SPB: So you feel we are on the cusp?
GL: I’m hopeful. The demand is there.
SPB: You talk about wanting your film to help people “see their own family members as other people.” This is something I think many people struggle with—it’s so hard to see your parents, especially, as people with their own wants and desires. Can you comment on that a little bit?
GL: Its interesting because the film started as my story, the story of Samantha Wong (the eldest sister). Then friends gave me feedback onthe script and I realized that it was a film around the family story, perhaps even centering around the father. It wasn’t until I started working with the parents actors (Tzi Ma, Freda Foh Shen) about the backstory—they wanted to know: “Why does he feel this way?” “Why would she act like that?”—that became more aware of the parents’ perspective. My parents are more than just my mother and father they are people, too. Working through the process of making the film made it a much more balanced perspective.
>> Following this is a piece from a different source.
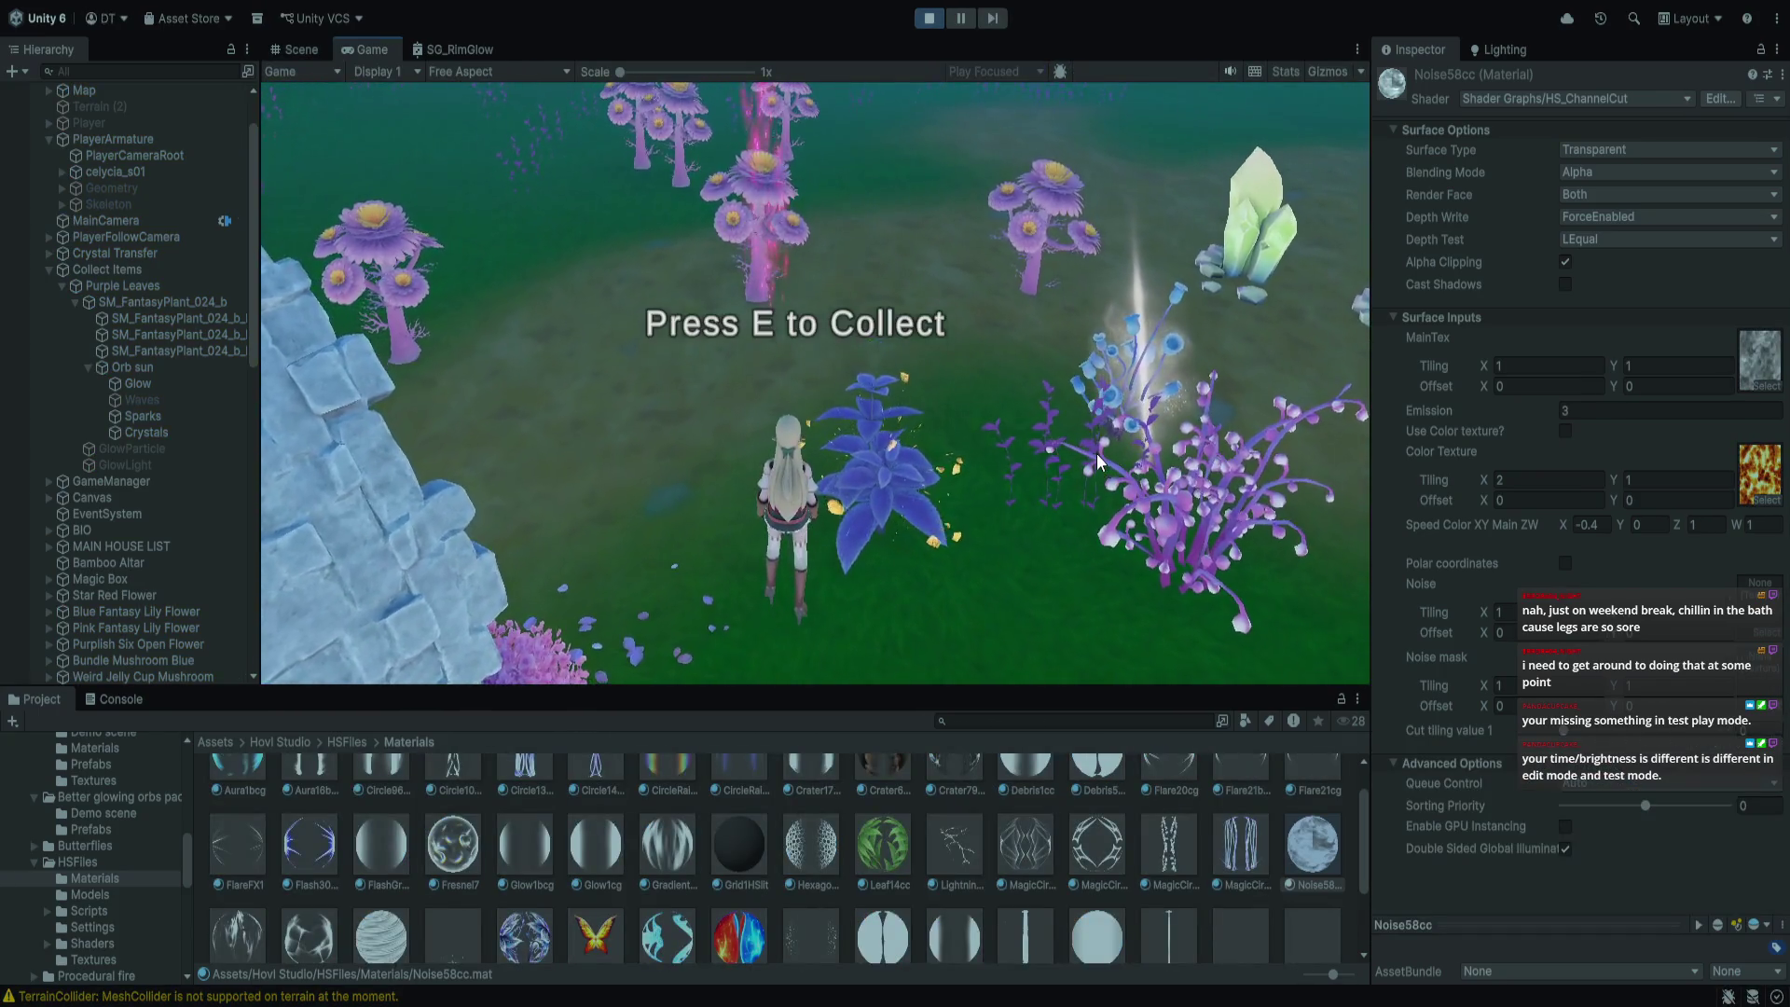
key(e)
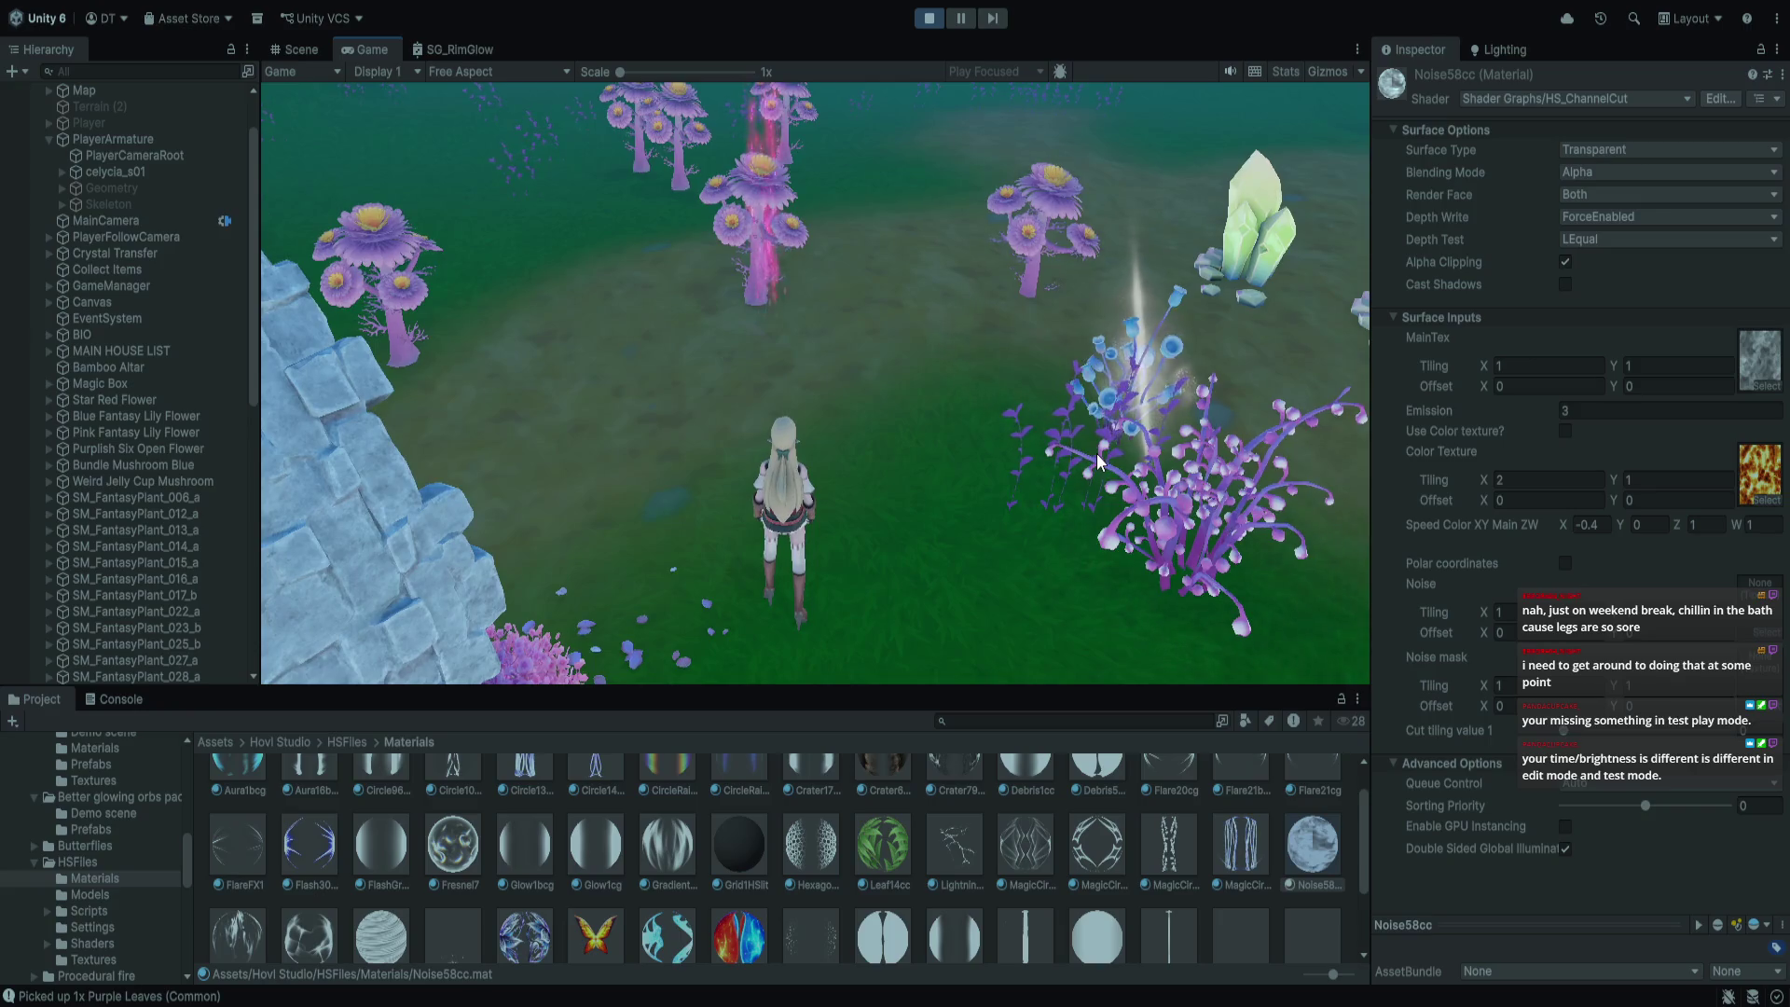
key(w)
That helped me view my own parents as more than just my mom and dad.
SPB: Why was it important for you to tell this story? What message do you want to convey?
GL:For me that point in my life was 4-5 years ago when script was being written. I was addressing themes of empty nest feelings for parents, dislocation, a family that is both geographically and emotionally removed from each other. The first dinner scene is full of awkard chatter. Everyone is talking but no one is listening to each other. The father is most aware that things aren’t right. It’s an expression of what my family was going through at the time, and Samantha’s journey related to me. It was a nostalgia for a time when our family was all together. Even though things werent rosy-perfect, I was wanting to recapture a unique period in time.
SPB: What is the advantage of being a woman in Hollywood?
GL: Are there advantages? I think it’s a huge disadvantage.
SPB: I was trying to focus on the positive...
GL: It’s still a disadvantage. There are very few female directors in hollywood. Five percent is staggeringly low number. It’s much more male dominated than any other industry. Directors are traditionally men, being a woman had not been traditionally embraced. It is changing with women like Sofia Coppola, Nancy Myers, Penny Marshall...the problem is that you can name them all.
I suppose that having a women’s perspective is a positive thing.I finally realized that I have to stop apologizing for being a feminist. We naturally bring a different point of view, we see things differently and that is helpful. People are always looking for a new perspective and that is an advantage.
SPB: What is your next project?
GL: It’s called Forbidden City. It’s a surreal film noir set in modern-day New York City. It’s about a young woman who loses her mother and explores—in a Charlie Kaufman-esque way—the experience of love, loss, and grieving. I’m currently writing it.
SPB: Do you read any blogs?
GL: (laughs) I’m embarrased to say...no. Should I? What should I be reading?
SPB: Well, I could certainly fill up your inbox with suggestions! Thank you so much for talking with me, Georgia. Continued success!